According to this theory, the sequence of events first involves a stimulus, followed by a thought, which then leads to a simultaneous experience of a physiological response and an emotion.
For example, if you encounter a bear in the forest, you can immediately begin to think you’re in danger, leading to an emotional experience of fear, and the physical reactions associated with this response are fighting or running.
Facial feedback theory states that facial movements can influence your emotional experience. Proponents of this theory suggest that emotions are directly related to changes in facial muscles.
For example, a person can improve their mood by simply smiling, just as it could make things worse by frowning, that is, the most surprising consequence of this theory is that it tells us that we can generate emotions by simply manipulating our face.

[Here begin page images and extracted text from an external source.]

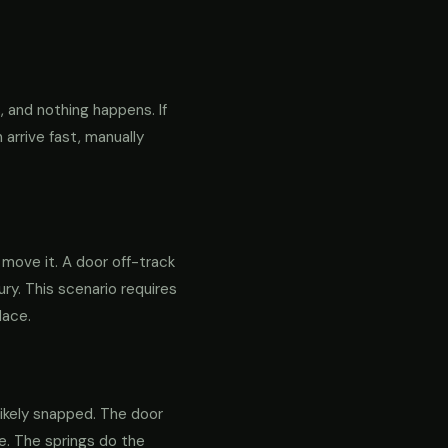
 and nothing happens. If
 arrive fast, manually
o move it. A door off-track
ry. This scenario requires
lace.
likely snapped. The door
re. The springs do the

This can be done at any time voluntarily, replicating the most characteristic expressions of emotions when they occur unintendedly.
We can see that these theories do not necessarily eliminate others and can be combined. Charles Darwin was one of the first to suggest that physiological changes caused by emotion would have a direct impact on emotion, without simply a consequence of it.
Following this idea, William James proposed that, contrary to common belief, awareness of body changes triggered by a stimulus is what emotion would be.
Therefore, if we did not suffer bodily changes, there would only be intellectual thinking devoid of feeling or emotion. Was that possible?